Hamre Celebrates Gen. Washington, Reservists
By Jim Garamone
American Forces Press Service
MOUNT VERNON, Va., July 7, 1998 The U.S. military must follow the example of George Washington and confront the challenges and threats of our time, Deputy Defense Secretary John Hamre said during a ceremony here July 4. Mount Vernon, 13 miles south of Washington, D.C., was the home of the former general and president for much of his adult life.
Hamre spoke during a tree-planting commemoration of the 200th anniversary of Gen. Washington's recall to active duty. President John Adams, concerned about threats posed by revolutionary France, recalled the 66-year-old former president and U.S. Revolutionary War leader to active duty on July 4, 1798.
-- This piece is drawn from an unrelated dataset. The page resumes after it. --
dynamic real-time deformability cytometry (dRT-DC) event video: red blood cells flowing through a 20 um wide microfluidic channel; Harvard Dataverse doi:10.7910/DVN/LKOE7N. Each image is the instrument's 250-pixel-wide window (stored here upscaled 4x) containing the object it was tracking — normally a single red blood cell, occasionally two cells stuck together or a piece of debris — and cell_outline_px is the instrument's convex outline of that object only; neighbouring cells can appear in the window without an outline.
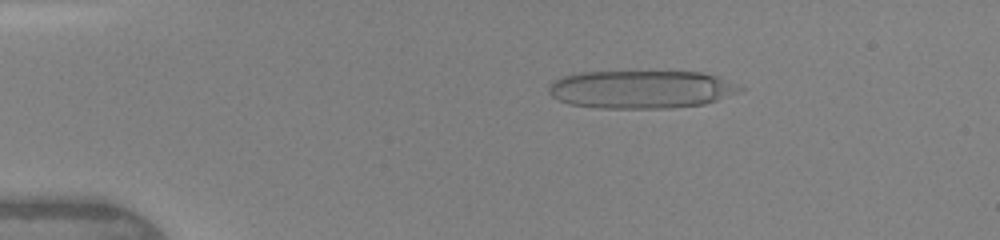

Washington, who died in December 1799, spent the last months of his life rebuilding the U.S. military and preparing to defend the infant republic.
"Two hundred years ago, Washington was called back to service to prepare America's defense," Hamre said. "Today, the American homeland faces a new and different danger. The threat is not from overt invasion, butfrom the sinister dangers of chemical, biological and cyber warfare."
Hamre called these weapons the "poor man's atomic bomb." He said attacks using such weapons are especially appealing to small terrorist organizations that can't challenge the United States directly. "As in Washington's time, America is not yet fully prepared for this new challenge," Hamre said. "We, too, must recognize that complacency and delay [are] dangerous. President Clinton and Secretary of Defense[William S.] Cohen have made preparing the American homeland against chemical and biological weapons a top priority."
Hamre compared Washington's to the role of the reserve forces today.
"Two hundred years ago, America called on its foremost citizen soldier," he said. "Today we are calling on our citizen soldiers in the National Guard and reserves. Homeland defense is in the finest historic tradition of the Guard."
Hamre said the United States is fortunate to have these resources to call upon. "On this day we should especially thank those men and womenwho serve as both citizens and soldiers, Guardsmen and reservists who see a continuing opportunity and responsibility to serve, even as they pursue private careers."
Air Force Gen. Joseph W. Ralston, vice chairman of the Joint Chiefs of Staff, and Army Chief of Staff Gen. Dennis J. Reimer joined Hamre and Mount Vernon regent Mrs. Robert E. Lee IV in planting a tree on the border of the north lawn of the mansion.
Hamre noted that Washington called his trees "the shades of Mount Vernon." He said the tree will serve as a mark of gratitude to a leader who accepted the burden of defending the United States.
"We also place it here to mark our commitment to ensure future generations will live in peace and security," Hamre said. "One hundred years from now, we will not be here, but I hope Americans will gather under this tree to celebrate the 300th anniversary of Washington's act of patriotic sacrifice. And I hope they will also say that we too met the measure of our day, and by our deeds, we too preserved the safety ofthis sweet land of liberty."